◆ Work required ◆
Retype the text of all the records exactly, line for line, and leave the pictures out of your answer.

[Saved data entries]

┄┄┄┄┄┄┄┄┄┄

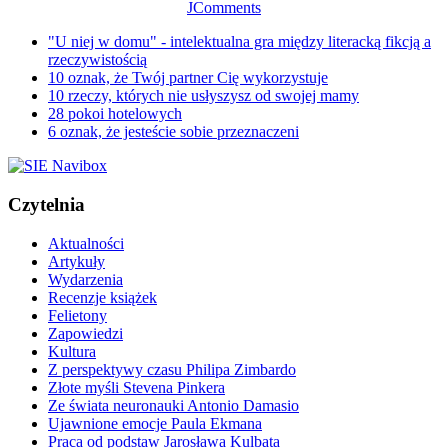
JComments
"U niej w domu" - intelektualna gra między literacką fikcją a
rzeczywistością
10 oznak, że Twój partner Cię wykorzystuje
10 rzeczy, których nie usłyszysz od swojej mamy
28 pokoi hotelowych
6 oznak, że jesteście sobie przeznaczeni
Czytelnia
Aktualności
Artykuły
Wydarzenia
Recenzje książek
Felietony
Zapowiedzi
Kultura
Z perspektywy czasu Philipa Zimbardo
Złote myśli Stevena Pinkera
Ze świata neuronauki Antonio Damasio
Ujawnione emocje Paula Ekmana
Praca od podstaw Jarosława Kulbata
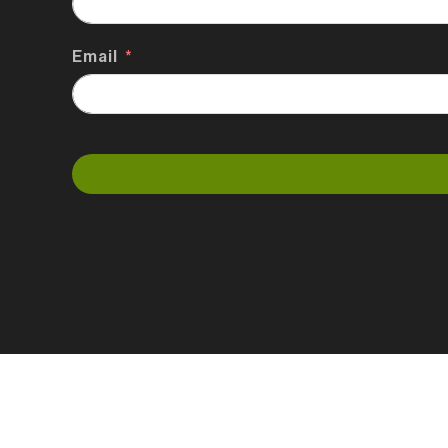
Email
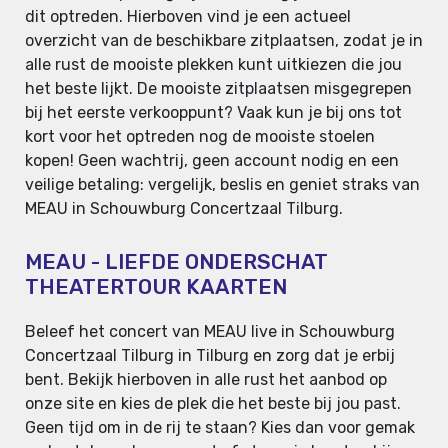
dit optreden. Hierboven vind je een actueel
overzicht van de beschikbare zitplaatsen, zodat je in
alle rust de mooiste plekken kunt uitkiezen die jou
het beste lijkt. De mooiste zitplaatsen misgegrepen
bij het eerste verkooppunt? Vaak kun je bij ons tot
kort voor het optreden nog de mooiste stoelen
kopen! Geen wachtrij, geen account nodig en een
veilige betaling: vergelijk, beslis en geniet straks van
MEAU in Schouwburg Concertzaal Tilburg.
MEAU - LIEFDE ONDERSCHAT
THEATERTOUR KAARTEN
Beleef het concert van MEAU live in Schouwburg
Concertzaal Tilburg in Tilburg en zorg dat je erbij
bent. Bekijk hierboven in alle rust het aanbod op
onze site en kies de plek die het beste bij jou past.
Geen tijd om in de rij te staan? Kies dan voor gemak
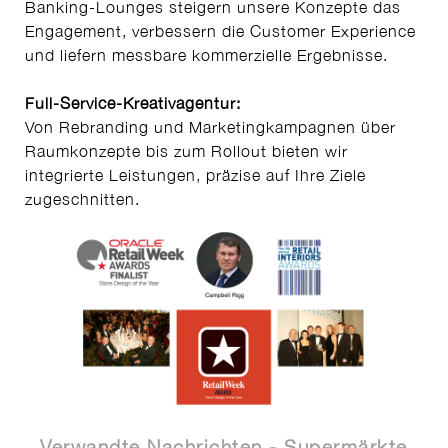
Banking-Lounges steigern unsere Konzepte das
Engagement, verbessern die Customer Experience
und liefern messbare kommerzielle Ergebnisse.
Full-Service-Kreativagentur:
Von Rebranding und Marketingkampagnen über
Raumkonzepte bis zum Rollout bieten wir
integrierte Leistungen, präzise auf Ihre Ziele
zugeschnitten.
Verwandte Nachrichten - Supermärkte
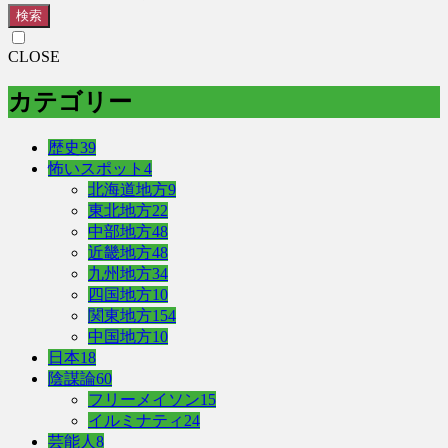
検索
CLOSE
カテゴリー
歴史
39
怖いスポット
4
北海道地方
9
東北地方
22
中部地方
48
近畿地方
48
九州地方
34
四国地方
10
関東地方
154
中国地方
10
日本
18
陰謀論
60
フリーメイソン
15
イルミナティ
24
芸能人
8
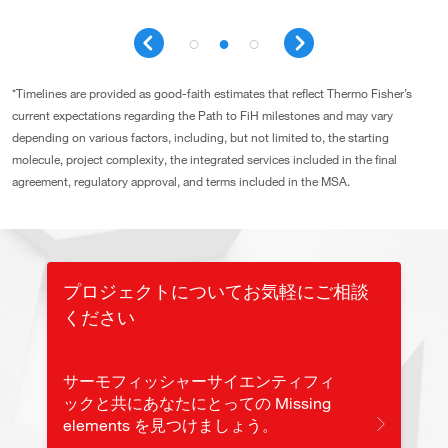
*Timelines are provided as good-faith estimates that reflect Thermo Fisher’s
current expectations regarding the Path to FiH milestones and may vary
depending on various factors, including, but not limited to, the starting
molecule, project complexity, the integrated services included in the final
agreement, regulatory approval, and terms included in the MSA.
プロジェクトについてお気軽にご相談
ください
サーモフィッシャーサイエンティフィ
ックと共にあなたにとっての Missing
elements を見つけましょう。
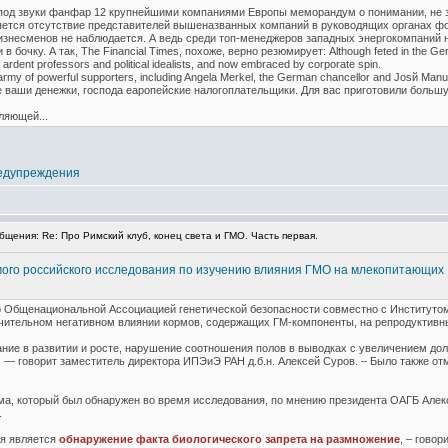
 под звуки фанфар 12 крупнейшими компаниями Европы меморандум о понимании, не зн
тся отсутствие представителей вышеназванных компаний в руководящих органах фон
бизнесменов не наблюдается. А ведь среди топ-менеджеров западных энергокомпаний н
бочку. А так, The Financial Times, похоже, верно резюмирует: Although feted in the German
y ardent professors and political idealists, and now embraced by corporate spin.
 army of powerful supporters, including Angela Merkel, the German chancellor and Josй Manue
вьте ваши денежки, господа еаропейские налогоплательщики. Для вас приготовили бол
ляющей...
едупреждения
щения: Re: Про Римский клуб, конец света и ГМО. Часть первая.
мого российского исследования по изучению влияния ГМО на млекопитающих
о Общенациональной Ассоциацией генетической безопасности совместно с Институтом
ачительном негативном влиянии кормов, содержащих ГМ-компоненты, на репродуктивн
ание в развитии и росте, нарушение соотношения полов в выводках с увеличением до
я, — говорит заместитель директора ИПЭиЭ РАН д.б.н. Алексей Суров. – Было также о
а, который был обнаружен во время исследования, по мнению президента ОАГБ Алек
.
я является
обнаружение факта биологического запрета на размножение
, – гово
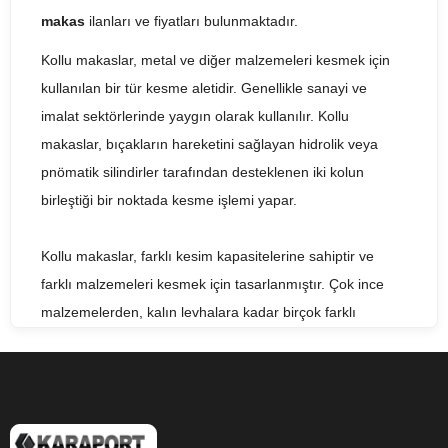
makas
ilanları ve fiyatları bulunmaktadır.
Kollu makaslar, metal ve diğer malzemeleri kesmek için
kullanılan bir tür kesme aletidir. Genellikle sanayi ve
imalat sektörlerinde yaygın olarak kullanılır. Kollu
makaslar, bıçakların hareketini sağlayan hidrolik veya
pnömatik silindirler tarafından desteklenen iki kolun
birleştiği bir noktada kesme işlemi yapar.
Kollu makaslar, farklı kesim kapasitelerine sahiptir ve
farklı malzemeleri kesmek için tasarlanmıştır. Çok ince
malzemelerden, kalın levhalara kadar birçok farklı
malzemeyi kesmek için kullanılabilirler. Bu makaslar,
kesme işlemini hızlı ve doğru bir şekilde gerçekleştirerek,
malzeme kaybını en aza indirir ve iş verimliliğini arttırır.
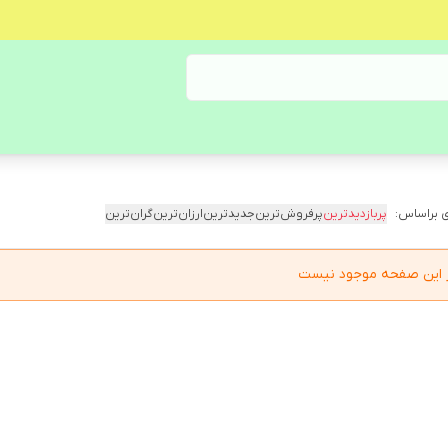
 براساس:
پربازدیدترین
پرفروش‌ترین
جدیدترین
ارزان‌ترین
گران‌ترین
در این صفحه موجود نیست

┄┄┄┄┄┄┄┄┄┄

◆ Exercise answer ◆
JComments
"U niej w domu" - intelektualna gra między literacką fikcją a
rzeczywistością
10 oznak, że Twój partner Cię wykorzystuje
10 rzeczy, których nie usłyszysz od swojej mamy
28 pokoi hotelowych
6 oznak, że jesteście sobie przeznaczeni
Czytelnia
Aktualności
Artykuły
Wydarzenia
Recenzje książek
Felietony
Zapowiedzi
Kultura
Z perspektywy czasu Philipa Zimbardo
Złote myśli Stevena Pinkera
Ze świata neuronauki Antonio Damasio
Ujawnione emocje Paula Ekmana
Praca od podstaw Jarosława Kulbata
Email
dit optreden. Hierboven vind je een actueel
overzicht van de beschikbare zitplaatsen, zodat je in
alle rust de mooiste plekken kunt uitkiezen die jou
het beste lijkt. De mooiste zitplaatsen misgegrepen
bij het eerste verkooppunt? Vaak kun je bij ons tot
kort voor het optreden nog de mooiste stoelen
kopen! Geen wachtrij, geen account nodig en een
veilige betaling: vergelijk, beslis en geniet straks van
MEAU in Schouwburg Concertzaal Tilburg.
MEAU - LIEFDE ONDERSCHAT
THEATERTOUR KAARTEN
Beleef het concert van MEAU live in Schouwburg
Concertzaal Tilburg in Tilburg en zorg dat je erbij
bent. Bekijk hierboven in alle rust het aanbod op
onze site en kies de plek die het beste bij jou past.
Geen tijd om in de rij te staan? Kies dan voor gemak
Banking-Lounges steigern unsere Konzepte das
Engagement, verbessern die Customer Experience
und liefern messbare kommerzielle Ergebnisse.
Full-Service-Kreativagentur:
Von Rebranding und Marketingkampagnen über
Raumkonzepte bis zum Rollout bieten wir
integrierte Leistungen, präzise auf Ihre Ziele
zugeschnitten.
Verwandte Nachrichten - Supermärkte
検索
CLOSE
カテゴリー
歴史
39
怖いスポット
4
北海道地方
9
東北地方
22
中部地方
48
近畿地方
48
九州地方
34
四国地方
10
関東地方
154
中国地方
10
日本
18
陰謀論
60
フリーメイソン
15
イルミナティ
24
芸能人
8
*Timelines are provided as good-faith estimates that reflect Thermo Fisher’s
current expectations regarding the Path to FiH milestones and may vary
depending on various factors, including, but not limited to, the starting
molecule, project complexity, the integrated services included in the final
agreement, regulatory approval, and terms included in the MSA.
プロジェクトについてお気軽にご相談
ください
サーモフィッシャーサイエンティフィ
ックと共にあなたにとっての Missing
elements を見つけましょう。
 под звуки фанфар 12 крупнейшими компаниями Европы меморандум о понимании, не зн
тся отсутствие представителей вышеназванных компаний в руководящих органах фон
бизнесменов не наблюдается. А ведь среди топ-менеджеров западных энергокомпаний н
бочку. А так, The Financial Times, похоже, верно резюмирует: Although feted in the German
y ardent professors and political idealists, and now embraced by corporate spin.
 army of powerful supporters, including Angela Merkel, the German chancellor and Josй Manue
вьте ваши денежки, господа еаропейские налогоплательщики. Для вас приготовили бол
ляющей...
едупреждения
щения: Re: Про Римский клуб, конец света и ГМО. Часть первая.
мого российского исследования по изучению влияния ГМО на млекопитающих
о Общенациональной Ассоциацией генетической безопасности совместно с Институтом
ачительном негативном влиянии кормов, содержащих ГМ-компоненты, на репродуктивн
ание в развитии и росте, нарушение соотношения полов в выводках с увеличением до
я, — говорит заместитель директора ИПЭиЭ РАН д.б.н. Алексей Суров. – Было также о
а, который был обнаружен во время исследования, по мнению президента ОАГБ Алек
.
я является
обнаружение факта биологического запрета на размножение
, – гово
makas
ilanları ve fiyatları bulunmaktadır.
Kollu makaslar, metal ve diğer malzemeleri kesmek için
kullanılan bir tür kesme aletidir. Genellikle sanayi ve
imalat sektörlerinde yaygın olarak kullanılır. Kollu
makaslar, bıçakların hareketini sağlayan hidrolik veya
pnömatik silindirler tarafından desteklenen iki kolun
birleştiği bir noktada kesme işlemi yapar.
Kollu makaslar, farklı kesim kapasitelerine sahiptir ve
farklı malzemeleri kesmek için tasarlanmıştır. Çok ince
malzemelerden, kalın levhalara kadar birçok farklı
malzemeyi kesmek için kullanılabilirler. Bu makaslar,
kesme işlemini hızlı ve doğru bir şekilde gerçekleştirerek,
malzeme kaybını en aza indirir ve iş verimliliğini arttırır.
 براساس:
پربازدیدترین
پرفروش‌ترین
جدیدترین
ارزان‌ترین
گران‌ترین
در این صفحه موجود نیست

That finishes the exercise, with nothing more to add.